Neşe Düzel’in Pazartesi günü Taraf’ta “Ortadoğu, Suriye ve Türkiye’nin sınır bölgelerinde kamuoyu araştırması yapan İMPA’nın direktörü Dr. Kaan Dilek’le yaptığı röportaj çok güzel ve netti. Suriye krizi derinleştikçe, Türkiye Suriye’ye daha fazla doğrudan müdahil oldukça PKK’nın savaş alanlarını genişleteceğini, Suriye krizinin Türkiye’yi askeri ve istihbarat olarak zayıflattığını ve PKK’nın bunu kullandığını ve Suriye savaşının kolay kolay bitmeyeceğini anlatıyordu.
“Silahlı muhalefetin içinde Afganistan, Libya, Yemen ve Ürdün’den gelmiş El Kaide ile ilişkili cihadcı gruplar var. Biz bunlara destek verdik. Bunlar Hz. Zehra’nın türbesinin olduğu mahalleye girdiler, çocuk, kadın Şiilerin hepsini astılar (...) Suriye parçalanırsa Türkiye’yi de bütün halinde tutamazsınız.. Bir başka büyük tehlike; Suriye krizi derinleştikçe ve mezhep savaşı netleştikçe Şii silahlı gruplar Irak, İran ve Suriye üzerinden Türkiye’ye gelebilirler ve Türkiye’de operasyon yapabilirler. Unutmayın Hizbullah’ın bütün dünyada bağlantıları var” gibi önemli bilgiler vererek.

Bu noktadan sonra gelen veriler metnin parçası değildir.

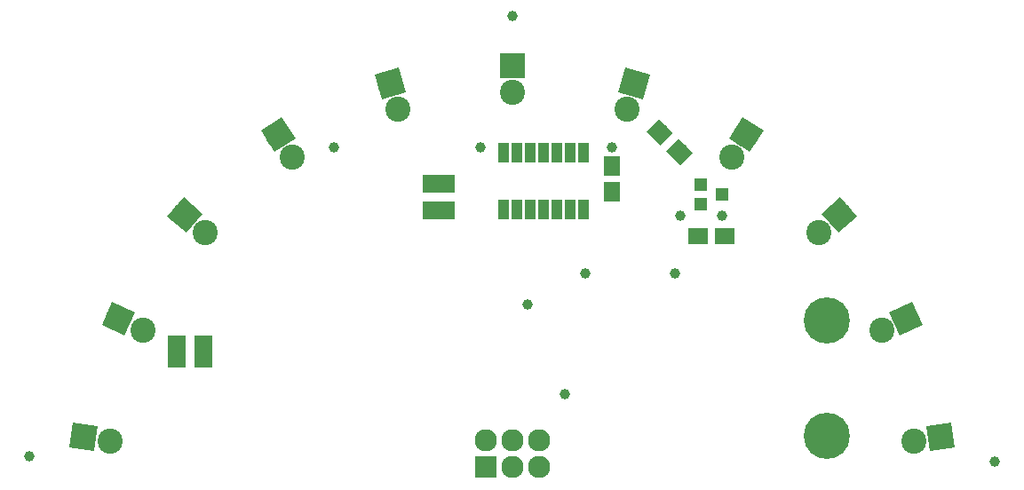
<source format=gbr>
G04 #@! TF.GenerationSoftware,KiCad,Pcbnew,5.0.0-rc2-dev-unknown*
G04 #@! TF.CreationDate,2018-06-18T21:32:58+02:00*
G04 #@! TF.ProjectId,thermometer-bausatz,746865726D6F6D657465722D62617573,rev?*
G04 #@! TF.SameCoordinates,PX3938700PY9896800*
G04 #@! TF.FileFunction,Soldermask,Bot*
G04 #@! TF.FilePolarity,Negative*
%FSLAX46Y46*%
G04 Gerber Fmt 4.6, Leading zero omitted, Abs format (unit mm)*
G04 Created by KiCad (PCBNEW 5.0.0-rc2-dev-unknown) date Mon Jun 18 21:32:58 2018*
%MOMM*%
%LPD*%
G01*
G04 APERTURE LIST*
%ADD10R,1.650000X1.900000*%
%ADD11C,2.400000*%
%ADD12C,0.100000*%
%ADD13R,2.400000X2.400000*%
%ADD14C,4.400500*%
%ADD15R,2.127200X2.127200*%
%ADD16O,2.127200X2.127200*%
%ADD17R,3.170000X1.670000*%
%ADD18R,1.670000X3.170000*%
%ADD19R,1.000000X1.900000*%
%ADD20C,1.000000*%
%ADD21R,1.900000X1.650000*%
%ADD22C,1.700000*%
%ADD23R,1.200100X1.200100*%
G04 APERTURE END LIST*
D10*
X59500000Y29250000D03*
X59500000Y31750000D03*
D11*
X9150000Y5870000D03*
D12*
G36*
X10166577Y4511114D02*
X7791114Y4853423D01*
X8133423Y7228886D01*
X10508886Y6886577D01*
X10166577Y4511114D01*
X10166577Y4511114D01*
G37*
D11*
X11664032Y5507723D03*
X18810000Y27030000D03*
D12*
G36*
X18928381Y25337078D02*
X17117078Y26911619D01*
X18691619Y28722922D01*
X20502922Y27148381D01*
X18928381Y25337078D01*
X18928381Y25337078D01*
G37*
D11*
X20726962Y25363610D03*
X27690000Y34720000D03*
D12*
G36*
X27328475Y33061899D02*
X26031899Y35081525D01*
X28051525Y36378101D01*
X29348101Y34358475D01*
X27328475Y33061899D01*
X27328475Y33061899D01*
G37*
D11*
X29062210Y32582563D03*
X38370000Y39600000D03*
D12*
G36*
X37555034Y38111434D02*
X36881434Y40414966D01*
X39184966Y41088566D01*
X39858566Y38785034D01*
X37555034Y38111434D01*
X37555034Y38111434D01*
G37*
D11*
X39082893Y37162096D03*
D13*
X50000000Y41270000D03*
D11*
X50000000Y38730000D03*
X61630000Y39600000D03*
D12*
G36*
X60140013Y38787633D02*
X60817633Y41089987D01*
X63119987Y40412367D01*
X62442367Y38110013D01*
X60140013Y38787633D01*
X60140013Y38787633D01*
G37*
D11*
X60912853Y37163343D03*
X72310000Y34720000D03*
D12*
G36*
X70651270Y34361370D02*
X71951370Y36378730D01*
X73968730Y35078630D01*
X72668630Y33061270D01*
X70651270Y34361370D01*
X70651270Y34361370D01*
G37*
D11*
X70934061Y32584961D03*
X81190000Y27030000D03*
D12*
G36*
X79497287Y27151335D02*
X81311335Y28722713D01*
X82882713Y26908665D01*
X81068665Y25337287D01*
X79497287Y27151335D01*
X79497287Y27151335D01*
G37*
D11*
X79270132Y25366958D03*
X87540000Y17140000D03*
D12*
G36*
X85950415Y17734322D02*
X88134322Y18729585D01*
X89129585Y16545678D01*
X86945678Y15550415D01*
X85950415Y17734322D01*
X85950415Y17734322D01*
G37*
D11*
X85228698Y16086679D03*
X90850000Y5870000D03*
D12*
G36*
X89492890Y6888947D02*
X91868947Y7227110D01*
X92207110Y4851053D01*
X89831053Y4512890D01*
X89492890Y6888947D01*
X89492890Y6888947D01*
G37*
D11*
X88335340Y5512111D03*
D14*
X80000000Y6000000D03*
X80000000Y17000000D03*
D15*
X47460000Y3000000D03*
D16*
X47460000Y5540000D03*
X50000000Y3000000D03*
X50000000Y5540000D03*
X52540000Y3000000D03*
X52540000Y5540000D03*
D17*
X43000000Y27460000D03*
X43000000Y30000000D03*
D18*
X20540000Y14000000D03*
X18000000Y14000000D03*
D19*
X56810000Y27600000D03*
X55540000Y27600000D03*
X54270000Y27600000D03*
X53000000Y27600000D03*
X51730000Y27600000D03*
X50460000Y27600000D03*
X49190000Y27600000D03*
X49190000Y33000000D03*
X50460000Y33000000D03*
X51730000Y33000000D03*
X53000000Y33000000D03*
X54270000Y33000000D03*
X55540000Y33000000D03*
X56810000Y33000000D03*
D11*
X12460000Y17140000D03*
D12*
G36*
X13051546Y15549380D02*
X10869380Y16548454D01*
X11868454Y18730620D01*
X14050620Y17731546D01*
X13051546Y15549380D01*
X13051546Y15549380D01*
G37*
D11*
X14769460Y16082647D03*
D20*
X47000000Y33500000D03*
X66000000Y27000000D03*
X51500000Y18500000D03*
X57000000Y21500000D03*
X96000000Y3500000D03*
X4000000Y4000000D03*
X50000000Y46000000D03*
X33000000Y33500000D03*
D21*
X67750000Y25000000D03*
X70250000Y25000000D03*
D22*
X65954594Y33045406D03*
D12*
G36*
X67227386Y32974695D02*
X66025305Y31772614D01*
X64681802Y33116117D01*
X65883883Y34318198D01*
X67227386Y32974695D01*
X67227386Y32974695D01*
G37*
D22*
X64045406Y34954594D03*
D12*
G36*
X65318198Y34883883D02*
X64116117Y33681802D01*
X62772614Y35025305D01*
X63974695Y36227386D01*
X65318198Y34883883D01*
X65318198Y34883883D01*
G37*
D23*
X67999240Y28050000D03*
X67999240Y29950000D03*
X69998220Y29000000D03*
D20*
X70000000Y27000000D03*
X59500000Y33500000D03*
X55000000Y10000000D03*
X65500000Y21500000D03*
M02*

</source>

Ne demişler: Anlayana sivrisinek saz, anlamayana davul zurna az!!
Twitter’da yokum, bilesiniz!
Önceki gün 25 yaşlarında bir tanıdığım genç bıyık altından gülerek sordu “Siz Twitter’da var mısınız” diye.. Kendimden emin bir şekilde ‘Yokum, Twitter için de, Facebook için de zamanım yok’ dedim ama aslında özel yazışmalardan, sürekli ve yakın iletişimden hoşlanmadığım için de hiç düşünmedim. Düşüncelerimi zaten burada yazıyorum, ne gerek var gibi..
Bu genç artık açıktan açığa gülerek bana “Hem de üç ayrı adreste varsınız, sizin ağzınızdan, fotoğraflarınızla birlikte yazıp duruyorlar” demesin mi? Bunların birinde tek kelime bile yazılmamış ama 2000 takipçisi varmış filan.. Hıncal’ın deyişiyle ‘Bre aman’ diye fırladım yerimden, hele bu devirde ne kadar yanlış, nasıl olur? Telefonundan hemen bularak sayfaları gösterdi de bana, garip, bana hiç benzemeyen yazışmalar.. Ben de hemen telefonuma sarıldım, orayı burayı arıyorum, acilen kaldırmak için neler yapılır araştırıyorum.
Daha önce de olmuştu, defalarca “Facebook ve Twitter’da olmadığımı, okurlarımın yanılmamasını” yazdım ama hiç bitmiyor, ne ayıp şey bu yahu? Nasıl bir utanmazlıktır, nasıl bir “boş gezenin boş kalfası” olmaktır, nasıl bir “pis kafa” eseridir ki adınızı, fotoğraflarınızı alıp uydura uydura yazıyorlar. Sonra da kurtulmak için sizin savcılığa başvurmanız veya usta bir internetçi aramanız gerekiyor. Doğrusu internetin bu kadar yanlış bir kullanıma, bu kadar kolaylıkla açık olması da ürkütücü..
Zarara uğratılanın hakkını araması zor ama uğratan özgürce at koşturuyor. Teknolojinin bu yanı nefretlik bence.. Duyduk duymadık demeyin, “o” veya “onlar” ben değilim!